Today's article, with the usual depressing undertone of virtue signaling that journalists of the popular press seem to think is required these days, is an example of the consequences of a world in which most people cannot tell the difference, or do not care to tell the difference, between arrant nonsense, unproven therapies, proven therapies, legitimate scientific development, and outright snake oil. It all gets lumped into one bucket labeled "treating aging", and those of us on the inside of aging research, patient advocacy, and the longevity industry wonder why it is sometimes challenging to convince people that aging can be treated, that we are on the way to human rejuvenation, that it is different this time, that what is going on is something more than branded skin care, fools tilting at windmills, fraud, and lies to cover up the wrinkles and the failing physiology.

The Death Cheaters

Last fall, a group of 30 people gathered at an Etobicoke estate to sample the latest in life-extension innovations. They sipped brain-boosting beverages laced with lion's mane mushrooms and garnished with grapefruit, participated in a breathwork session and soaked up the electromagnetic pulses of the BioCharger, a $20,000 device that looks like a giant blender, sounds like a bionic mosquito and is purported to fight chronic disease, brain fog, and flagging libido, among many other ailments. The evening was a soft launch for Longevity House, a private members' club for Toronto's burgeoning community of biohackers.

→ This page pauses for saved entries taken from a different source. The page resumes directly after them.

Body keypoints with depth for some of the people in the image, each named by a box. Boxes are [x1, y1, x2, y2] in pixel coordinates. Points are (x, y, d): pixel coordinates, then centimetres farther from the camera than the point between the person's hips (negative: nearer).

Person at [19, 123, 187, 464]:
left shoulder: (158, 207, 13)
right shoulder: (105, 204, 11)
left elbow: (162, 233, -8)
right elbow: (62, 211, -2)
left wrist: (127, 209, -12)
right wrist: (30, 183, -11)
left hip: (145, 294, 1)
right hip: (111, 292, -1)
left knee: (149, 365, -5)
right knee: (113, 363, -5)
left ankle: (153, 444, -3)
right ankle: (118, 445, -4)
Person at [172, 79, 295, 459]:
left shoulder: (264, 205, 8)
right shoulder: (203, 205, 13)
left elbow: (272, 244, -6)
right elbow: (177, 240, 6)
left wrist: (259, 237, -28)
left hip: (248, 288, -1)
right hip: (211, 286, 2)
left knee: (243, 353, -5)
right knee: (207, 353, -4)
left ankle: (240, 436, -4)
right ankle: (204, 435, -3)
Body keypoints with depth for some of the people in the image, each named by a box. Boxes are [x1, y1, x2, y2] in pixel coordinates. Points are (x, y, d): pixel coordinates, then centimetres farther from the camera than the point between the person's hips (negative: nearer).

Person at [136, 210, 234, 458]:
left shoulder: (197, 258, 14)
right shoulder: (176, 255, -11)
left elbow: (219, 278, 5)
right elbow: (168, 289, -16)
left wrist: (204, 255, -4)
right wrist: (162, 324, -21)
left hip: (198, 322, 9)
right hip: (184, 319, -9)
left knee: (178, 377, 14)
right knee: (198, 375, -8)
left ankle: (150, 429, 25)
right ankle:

The price tag, $100,000 for a lifetime membership, was staggering. The promise, even more so: a chance to live longer, possibly to 120 years old. And not just longer but better, free from chronic illness and cognitive decline, by which standard six figures starts to sound like a bargain. Before launching Longevity House, Michael Nguyen was best known as the haberdasher to Toronto's one-percenters. In 2021, Nguyen purchased a $3-million, 7,500-square-foot mansion in Mimico and packed it with the latest in high-performance fitness equipment: alongside the BioCharger is a Tonal (the weightlifting system LeBron James uses), a Carol (an artificially intelligent exercise bike) and a Katalyst (an electronic muscle-stimulation garment that looks like a wetsuit and promises "the world's most efficient workout"). There is also a red-light therapy room, a full-body vibration plate, a cold plunge tub, and a custom-built sauna. Nguyen and his team have secured partner-ships with in-demand health and wellness-practitioners-naturopaths, breathwork specialists, a chakra guy, a therapist who specializes in psychedelics, and functional-medicine doctors who read blood and stool samples like physiological tea leaves.

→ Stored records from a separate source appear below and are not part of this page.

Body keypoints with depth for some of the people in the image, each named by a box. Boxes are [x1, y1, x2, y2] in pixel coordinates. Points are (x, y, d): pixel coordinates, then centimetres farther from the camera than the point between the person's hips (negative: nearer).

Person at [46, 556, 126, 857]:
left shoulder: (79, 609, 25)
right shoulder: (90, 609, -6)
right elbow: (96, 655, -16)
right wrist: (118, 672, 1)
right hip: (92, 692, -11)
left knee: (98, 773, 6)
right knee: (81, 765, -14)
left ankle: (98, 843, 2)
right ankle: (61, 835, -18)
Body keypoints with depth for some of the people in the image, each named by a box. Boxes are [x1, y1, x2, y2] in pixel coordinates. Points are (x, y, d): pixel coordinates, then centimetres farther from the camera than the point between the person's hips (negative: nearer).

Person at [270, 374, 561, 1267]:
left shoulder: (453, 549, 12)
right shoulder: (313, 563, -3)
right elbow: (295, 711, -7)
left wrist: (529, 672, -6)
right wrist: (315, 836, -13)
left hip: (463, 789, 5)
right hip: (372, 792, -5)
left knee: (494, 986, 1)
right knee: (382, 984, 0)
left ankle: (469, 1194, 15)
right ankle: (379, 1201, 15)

Biohacking - to "hack" one's biology for the purposes of optimization - is wellness spiked with gadgetry. It's New Age woo-woo with internet-age efficiency, Gwyneth Paltrow's Goop but for tech bros. (As yet, Longevity House has no female members, and on more than one occasion, I heard Joe Rogan's name spoken with reverence.) What is a biohack, exactly? That's hard to pin down since the category covers pretty much any health intervention, from the obvious to the outlandish. Yoga is a biohack. So is wearing a Fitbit. So are probiotics and mood-enhancing supplements, forest bathing, and looking deeply into another person's eyes for a full minute. Also DIY experimental gene editing, fecal transplantation, and uploading your consciousness onto an external server in the hopes of one day joining a race of cyborgs. (Elon Musk is working on it.) The common thread among biohackers is a mindset that views Mother Nature's work as a starting point.

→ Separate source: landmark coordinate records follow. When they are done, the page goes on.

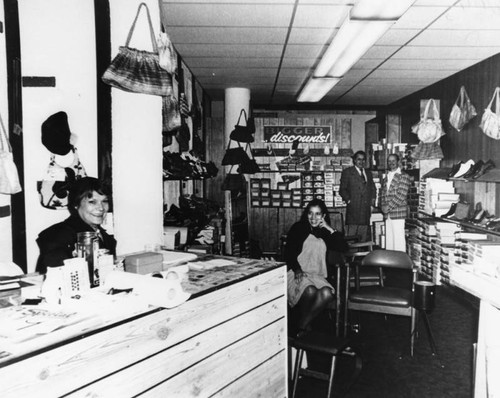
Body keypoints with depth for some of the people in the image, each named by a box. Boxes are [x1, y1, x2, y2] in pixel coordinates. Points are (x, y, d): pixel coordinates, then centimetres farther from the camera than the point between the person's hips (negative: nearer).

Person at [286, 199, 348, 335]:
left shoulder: (325, 233, 19)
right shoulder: (298, 228, 9)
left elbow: (343, 247, 8)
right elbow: (289, 252, -1)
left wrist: (330, 229, 1)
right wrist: (297, 269, -18)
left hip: (317, 275, 4)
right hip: (296, 273, -3)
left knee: (327, 293, -30)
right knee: (310, 291, -35)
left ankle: (301, 326, -16)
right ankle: (304, 323, -9)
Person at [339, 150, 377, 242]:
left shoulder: (368, 173, 21)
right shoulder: (347, 172, 4)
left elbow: (373, 188, 27)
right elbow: (342, 190, 0)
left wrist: (373, 198, 11)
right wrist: (348, 200, -10)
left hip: (366, 209, 5)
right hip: (353, 209, -5)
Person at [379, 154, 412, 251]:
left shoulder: (403, 176, -4)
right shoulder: (386, 177, 19)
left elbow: (401, 195, -11)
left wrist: (389, 206, -13)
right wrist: (383, 206, 1)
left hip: (398, 213, -6)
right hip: (387, 213, 7)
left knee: (398, 238, -6)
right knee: (389, 238, 9)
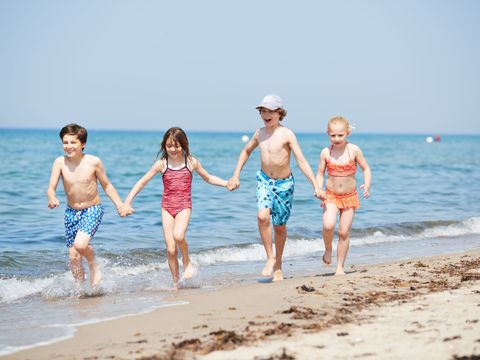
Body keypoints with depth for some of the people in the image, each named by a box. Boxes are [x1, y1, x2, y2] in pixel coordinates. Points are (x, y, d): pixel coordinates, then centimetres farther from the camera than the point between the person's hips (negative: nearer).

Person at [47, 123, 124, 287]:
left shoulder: (94, 162, -14)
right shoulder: (60, 162, -10)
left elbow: (106, 185, 0)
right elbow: (51, 188, -15)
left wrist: (120, 205, -3)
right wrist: (52, 199, -37)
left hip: (93, 210, -3)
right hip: (71, 212, 3)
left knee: (80, 244, -26)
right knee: (73, 256, 4)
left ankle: (94, 266, 4)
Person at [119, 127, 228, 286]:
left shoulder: (191, 162, 1)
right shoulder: (161, 164, -1)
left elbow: (208, 178, 18)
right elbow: (142, 182, 2)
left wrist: (227, 183, 7)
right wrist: (127, 202, -5)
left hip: (184, 206, -1)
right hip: (167, 207, 1)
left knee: (178, 235, -30)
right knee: (170, 249, -4)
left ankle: (187, 262, -2)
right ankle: (176, 282, 11)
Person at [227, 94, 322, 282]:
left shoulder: (287, 135, -14)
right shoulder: (260, 133, 0)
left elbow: (301, 161, -18)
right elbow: (246, 151, 19)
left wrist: (315, 185, -24)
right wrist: (236, 175, 14)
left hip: (284, 184, -2)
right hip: (264, 180, 2)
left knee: (280, 226, 9)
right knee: (262, 216, -23)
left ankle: (278, 266, 27)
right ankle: (270, 257, -9)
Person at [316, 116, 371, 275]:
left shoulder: (354, 150, -8)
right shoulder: (326, 152, -6)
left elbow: (366, 168, 0)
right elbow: (320, 173, 4)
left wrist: (367, 185, -16)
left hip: (350, 196, 0)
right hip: (331, 196, 0)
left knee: (344, 232, 2)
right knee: (328, 225, -24)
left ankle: (340, 267, 14)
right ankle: (328, 250, 6)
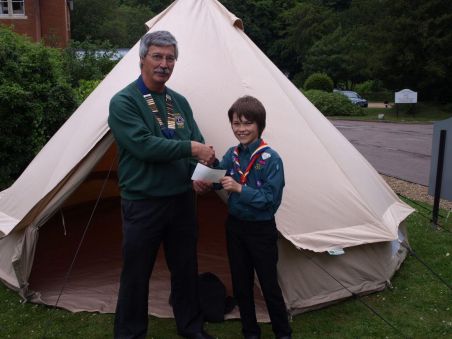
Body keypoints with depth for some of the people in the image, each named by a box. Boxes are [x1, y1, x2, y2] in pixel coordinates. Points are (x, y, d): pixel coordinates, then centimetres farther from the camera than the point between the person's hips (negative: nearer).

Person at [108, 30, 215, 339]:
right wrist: (190, 148, -21)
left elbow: (198, 143, 4)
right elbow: (143, 145, -23)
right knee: (136, 276, 9)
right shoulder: (123, 102, -10)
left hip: (182, 201, 6)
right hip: (143, 205, -5)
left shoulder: (179, 102, 8)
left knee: (186, 270, 18)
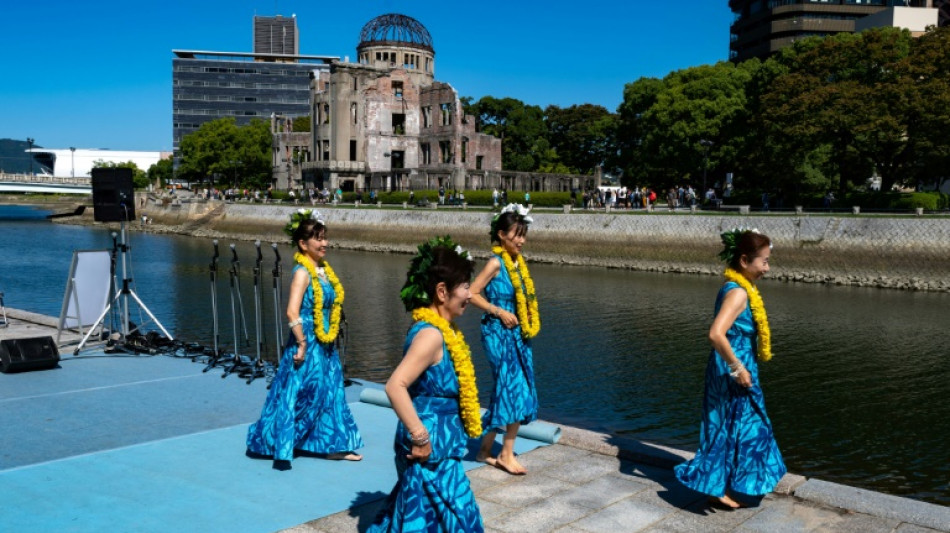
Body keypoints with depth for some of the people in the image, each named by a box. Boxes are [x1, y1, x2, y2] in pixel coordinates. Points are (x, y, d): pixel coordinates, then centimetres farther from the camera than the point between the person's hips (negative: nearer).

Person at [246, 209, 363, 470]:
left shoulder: (324, 270, 9)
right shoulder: (303, 273, -16)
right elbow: (292, 313, -23)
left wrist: (331, 338, 17)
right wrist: (302, 344, -20)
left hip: (325, 345, 9)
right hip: (308, 345, -9)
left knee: (330, 392, 14)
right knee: (296, 396, -1)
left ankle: (334, 445, 24)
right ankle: (281, 450, 10)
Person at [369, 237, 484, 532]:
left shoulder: (443, 329, 7)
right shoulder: (431, 334, -23)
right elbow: (395, 386, -31)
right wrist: (421, 438, -26)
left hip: (439, 445, 9)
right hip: (431, 451, -9)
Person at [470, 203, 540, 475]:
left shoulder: (518, 262, 9)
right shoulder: (496, 262, -13)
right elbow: (472, 293, -16)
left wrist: (531, 321, 6)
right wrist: (499, 312, -17)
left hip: (518, 334, 8)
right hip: (499, 333, -8)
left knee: (505, 393, 11)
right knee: (516, 392, -7)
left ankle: (486, 450, 23)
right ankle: (506, 454, 5)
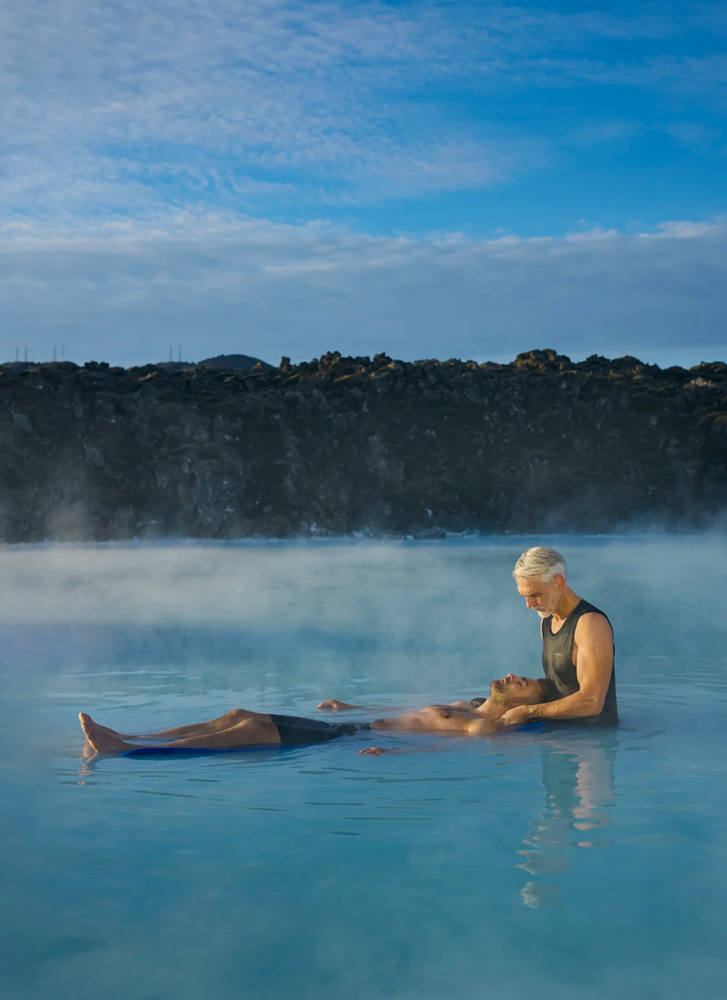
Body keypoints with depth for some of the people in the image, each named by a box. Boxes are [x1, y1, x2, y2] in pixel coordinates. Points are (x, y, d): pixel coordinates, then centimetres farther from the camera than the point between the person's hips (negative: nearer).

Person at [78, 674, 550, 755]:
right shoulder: (466, 707, 26)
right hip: (347, 728, 8)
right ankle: (123, 739, -11)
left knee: (252, 728, -23)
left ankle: (127, 751, -28)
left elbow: (465, 746, -21)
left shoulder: (487, 724, -2)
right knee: (239, 715, -5)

Nguyen is used to the naysayers - history is littered with them. "We're operating outside the norms of society, which can make people nervous," he says. And that's true, isn't it? Don't all breakthroughs start off as someone's outlandish idea? Wasn't Galileo convicted of heresy for his audacious insistence that the Earth orbits the sun? Isn't it possible that my staunch allegiance to science will leave me on my deathbed while the biohackers skateboard into the next century? Nguyen is a charming and passionate hype man. But is he a modern Galileo or just a guy cashing in on the latest craze?